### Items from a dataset
^^^^

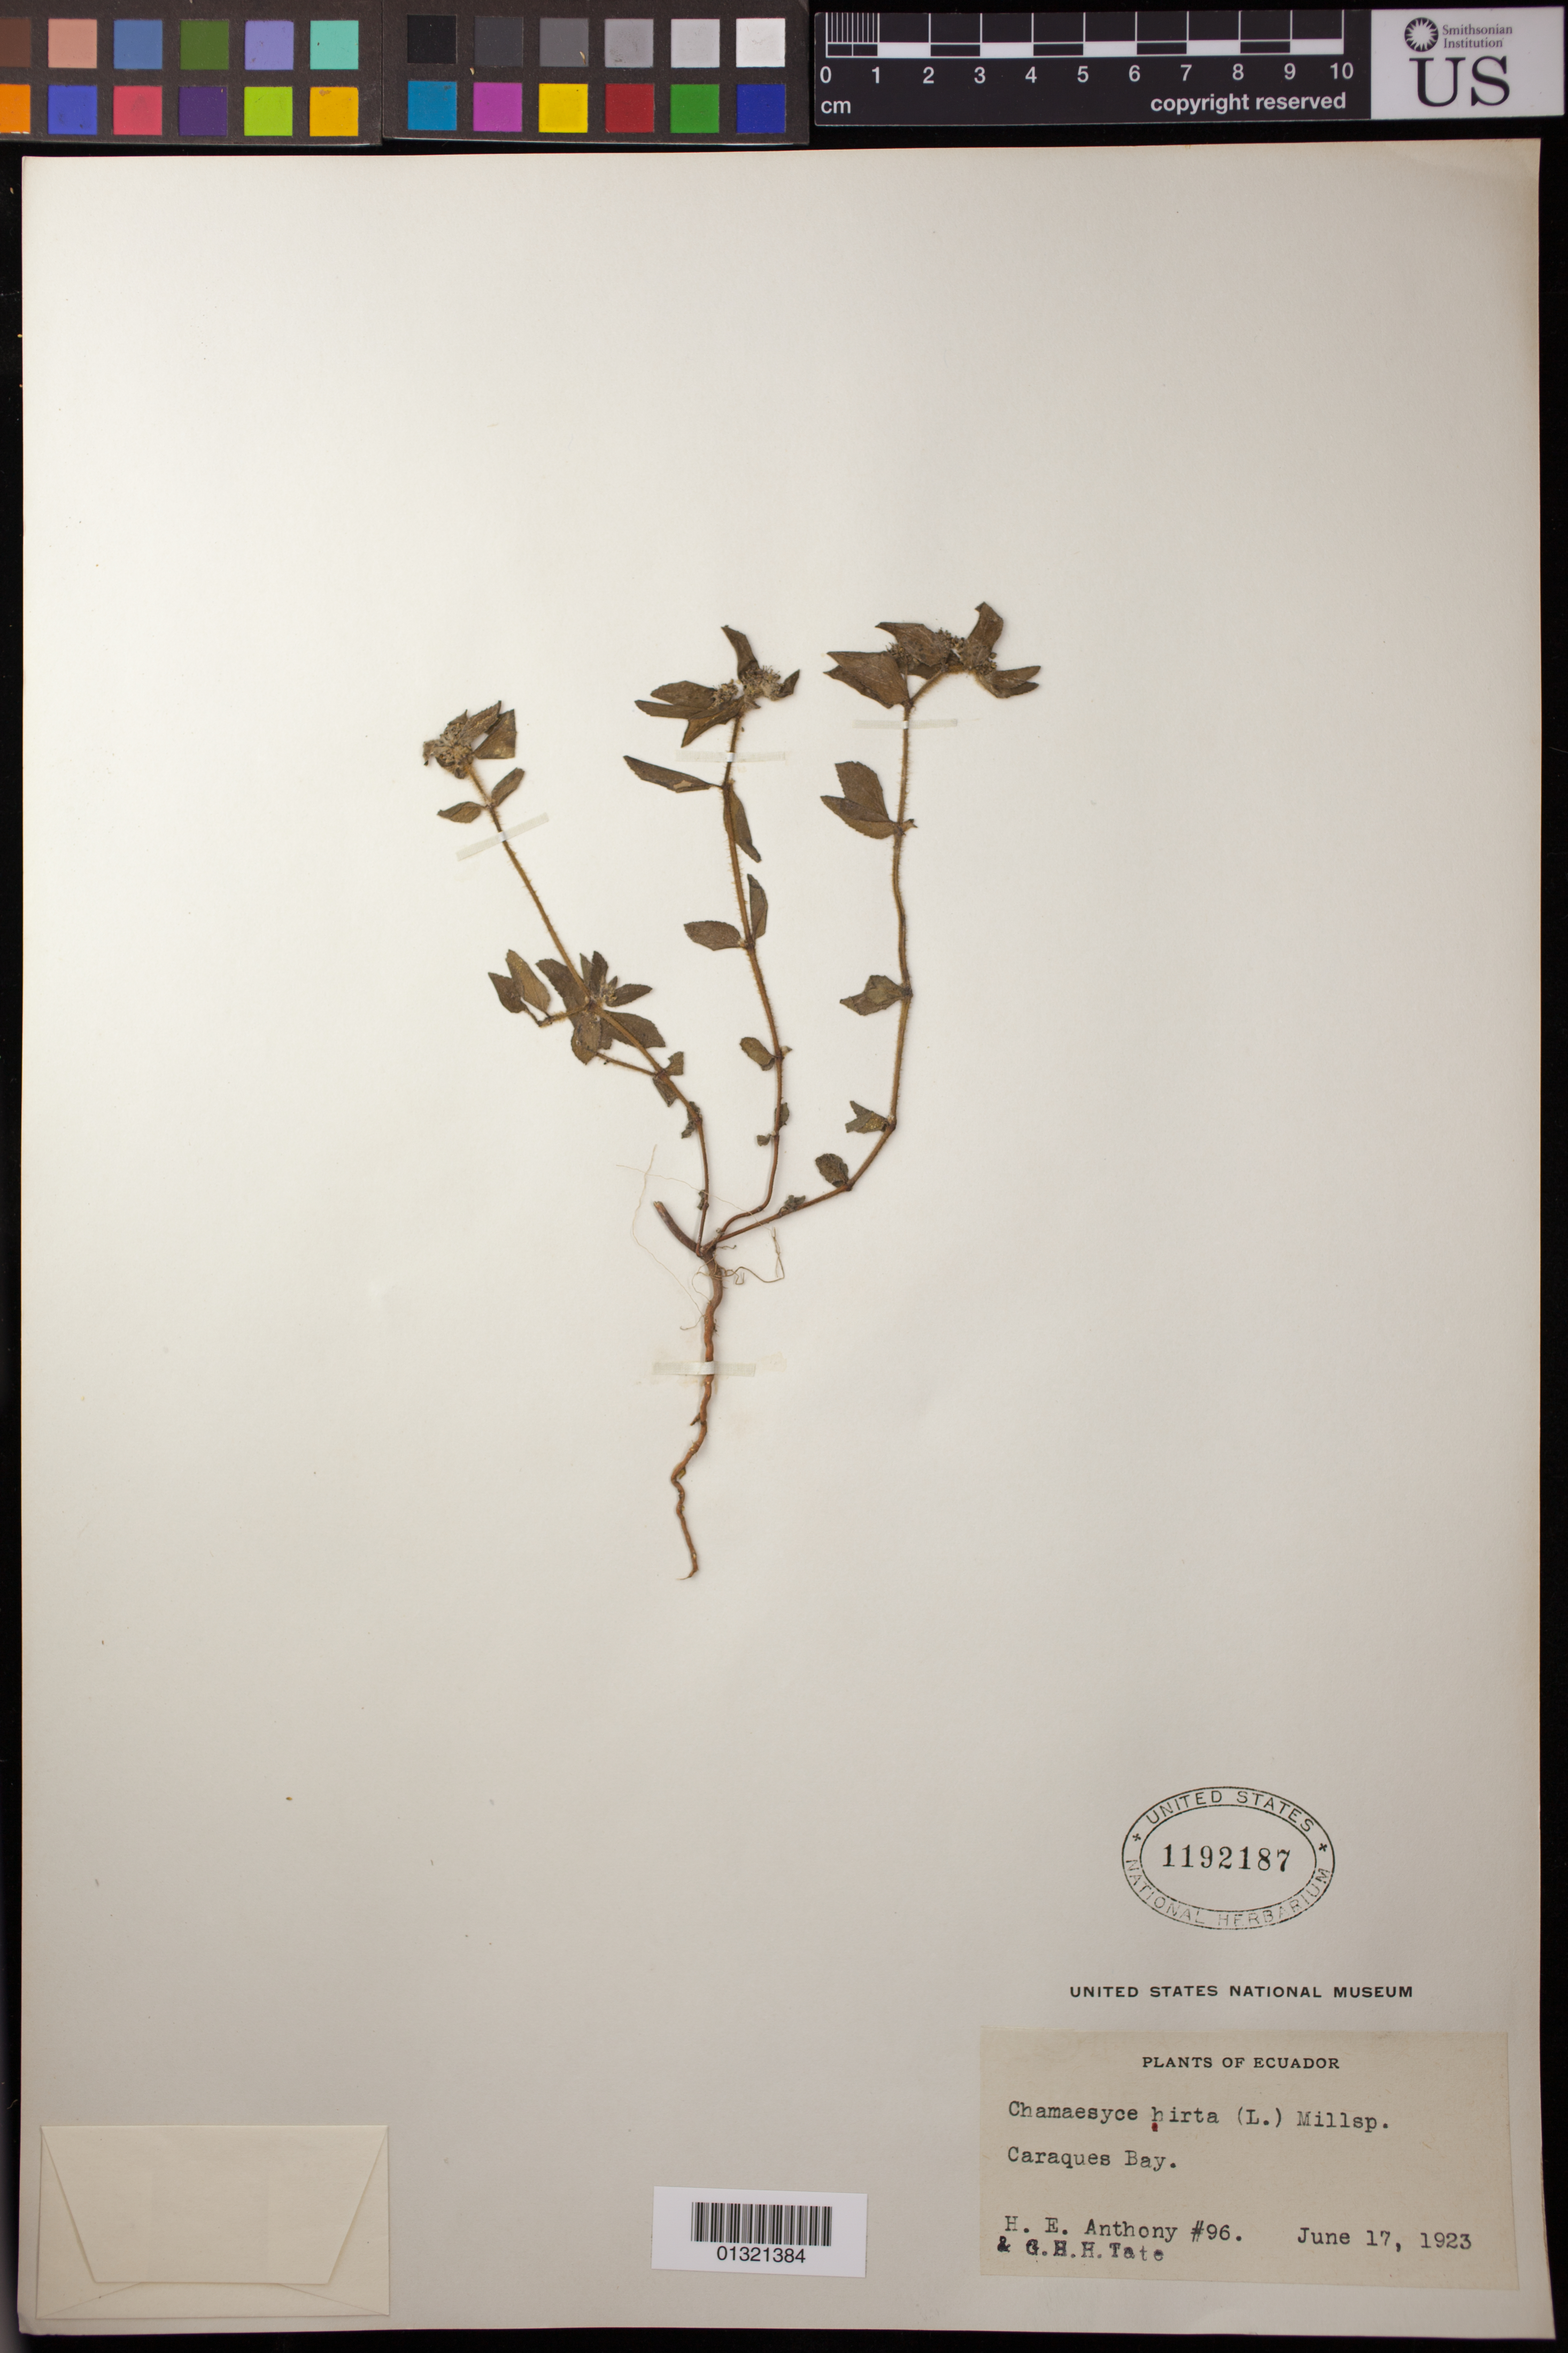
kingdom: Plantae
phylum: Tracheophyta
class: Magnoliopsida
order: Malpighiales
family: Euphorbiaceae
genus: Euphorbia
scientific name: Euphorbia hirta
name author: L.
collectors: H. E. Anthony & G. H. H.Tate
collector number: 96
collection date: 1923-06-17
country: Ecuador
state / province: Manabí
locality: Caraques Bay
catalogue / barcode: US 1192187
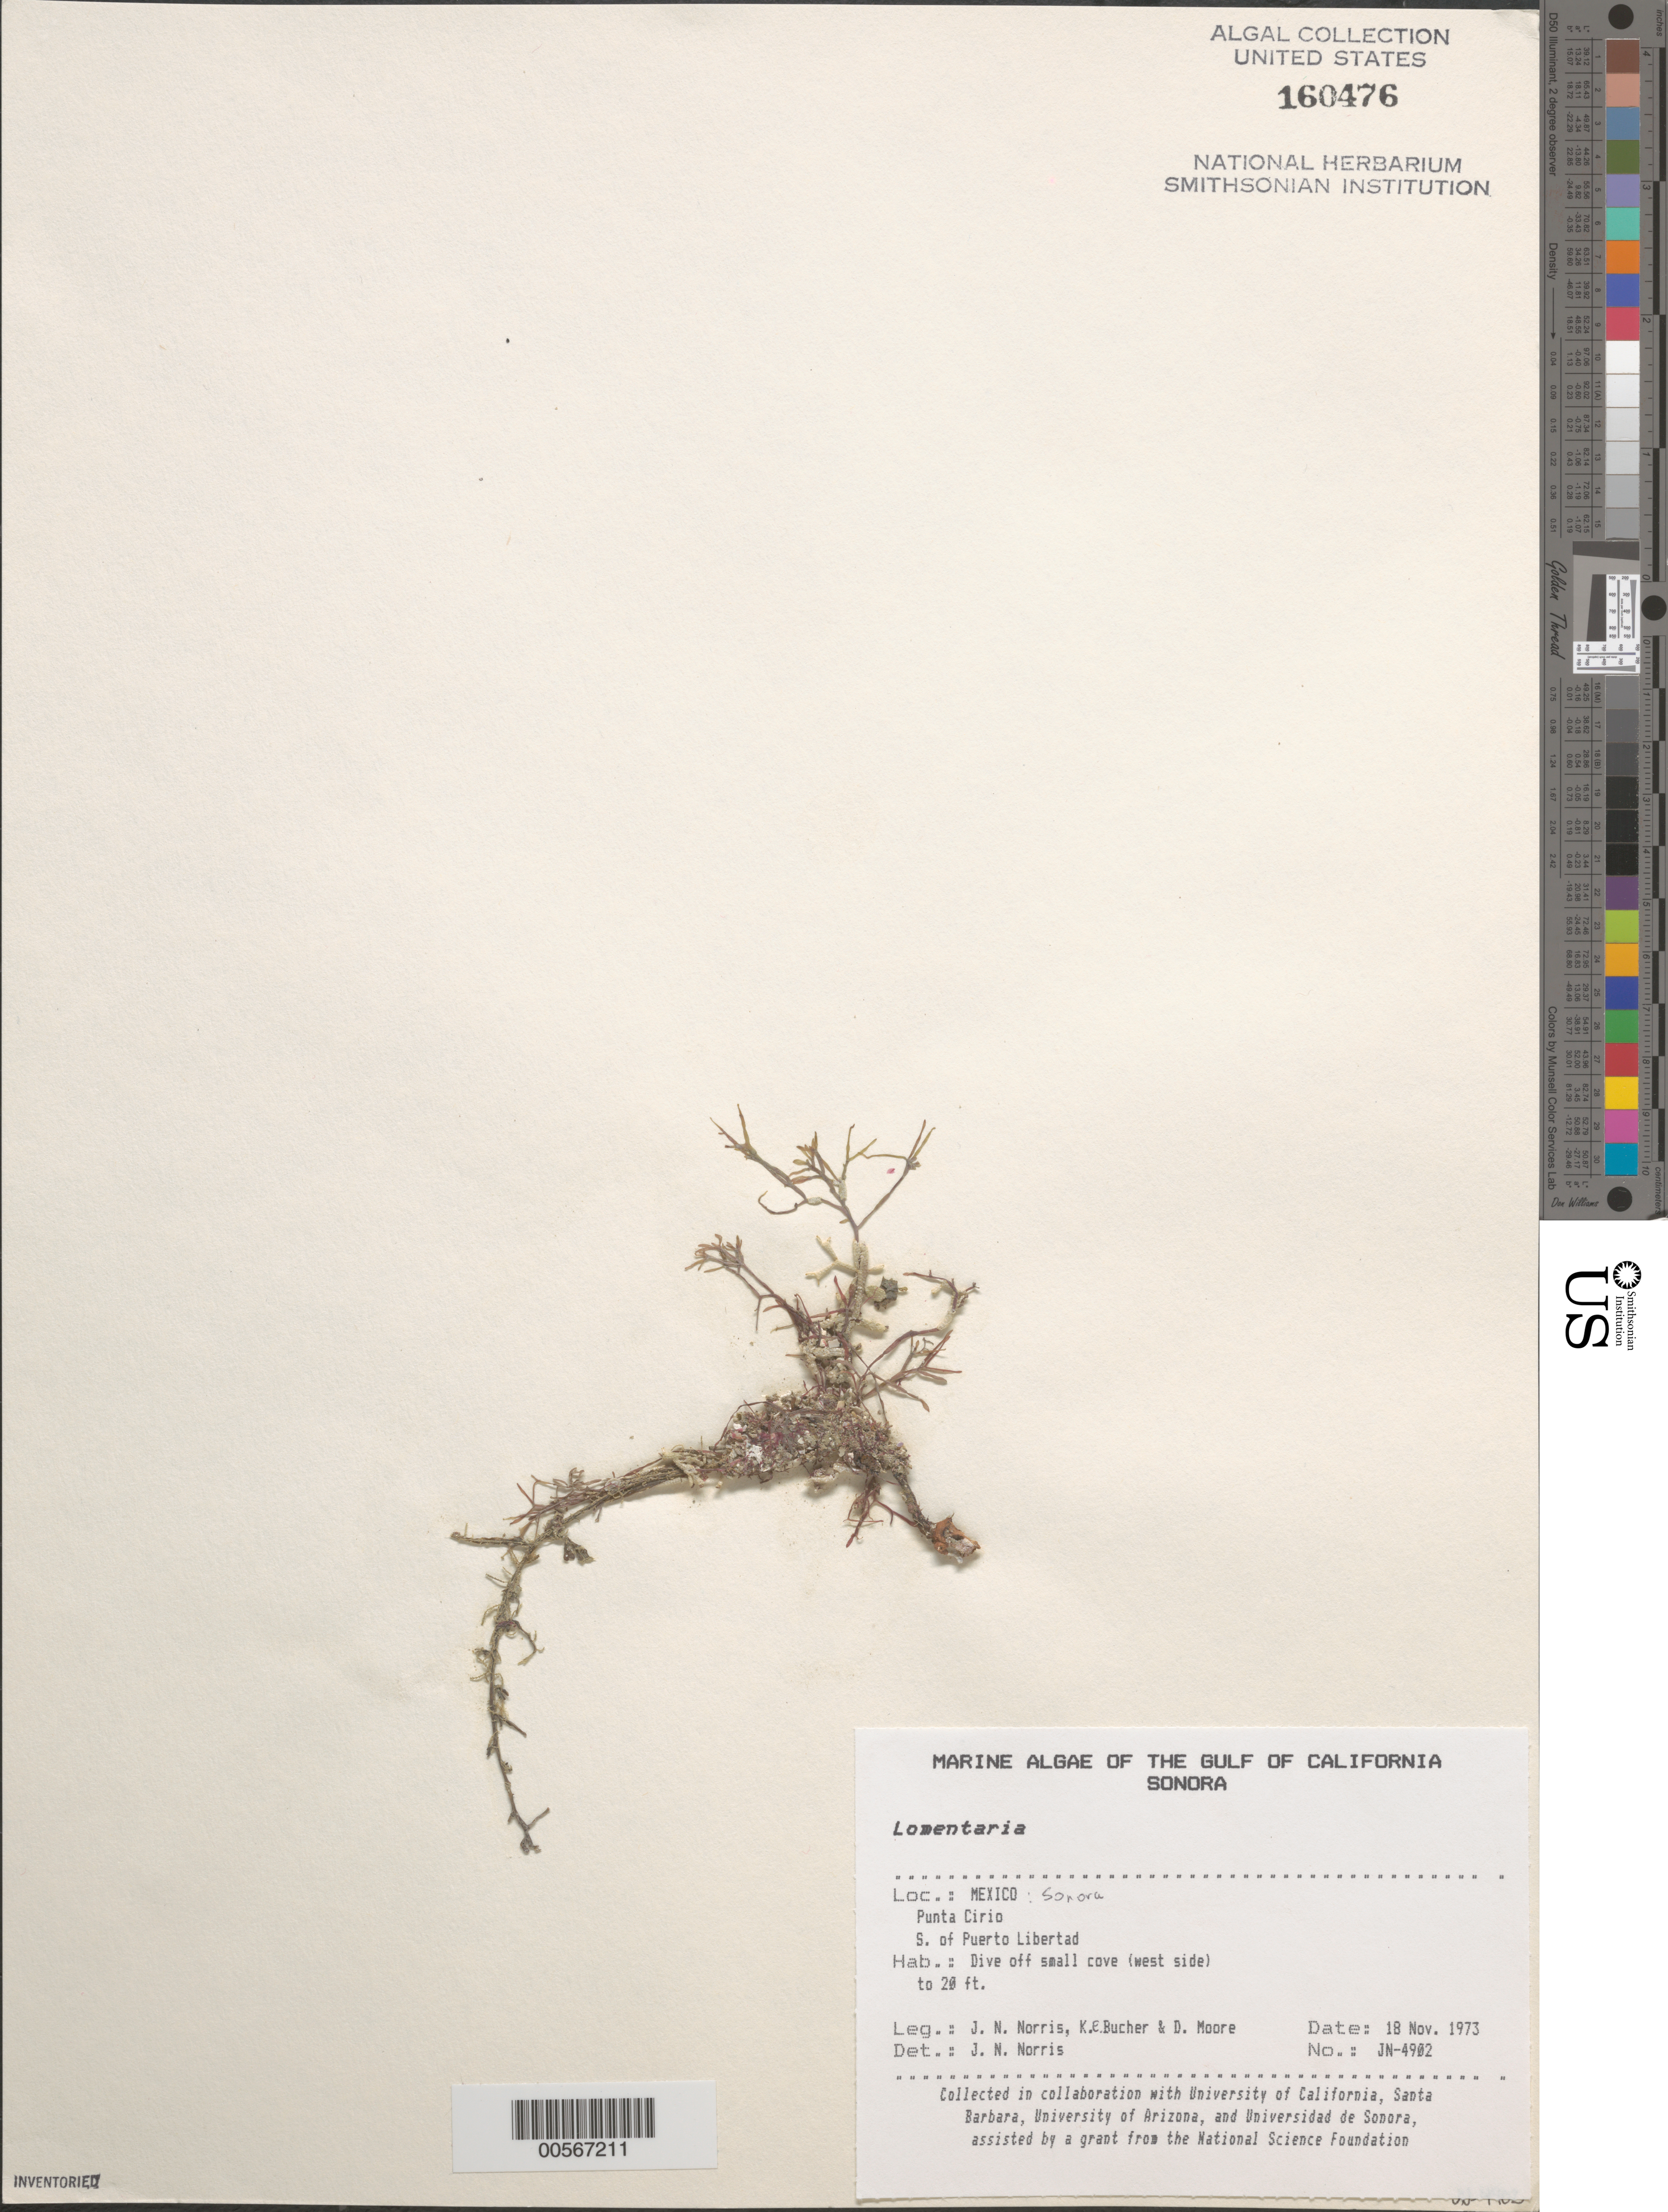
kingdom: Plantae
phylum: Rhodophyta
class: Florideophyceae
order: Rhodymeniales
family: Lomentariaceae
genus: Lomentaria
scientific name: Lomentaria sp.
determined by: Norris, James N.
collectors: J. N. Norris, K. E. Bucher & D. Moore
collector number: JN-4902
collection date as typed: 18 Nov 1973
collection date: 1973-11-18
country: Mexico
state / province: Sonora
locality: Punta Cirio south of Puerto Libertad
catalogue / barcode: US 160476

^^^^

Reproduce every line of the records above word for word, leaving out the pictures.

### Correct answer
kingdom: Plantae
phylum: Tracheophyta
class: Magnoliopsida
order: Malpighiales
family: Euphorbiaceae
genus: Euphorbia
scientific name: Euphorbia hirta
name author: L.
collectors: H. E. Anthony & G. H. H.Tate
collector number: 96
collection date: 1923-06-17
country: Ecuador
state / province: Manabí
locality: Caraques Bay
catalogue / barcode: US 1192187
kingdom: Plantae
phylum: Rhodophyta
class: Florideophyceae
order: Rhodymeniales
family: Lomentariaceae
genus: Lomentaria
scientific name: Lomentaria sp.
determined by: Norris, James N.
collectors: J. N. Norris, K. E. Bucher & D. Moore
collector number: JN-4902
collection date as typed: 18 Nov 1973
collection date: 1973-11-18
country: Mexico
state / province: Sonora
locality: Punta Cirio south of Puerto Libertad
catalogue / barcode: US 160476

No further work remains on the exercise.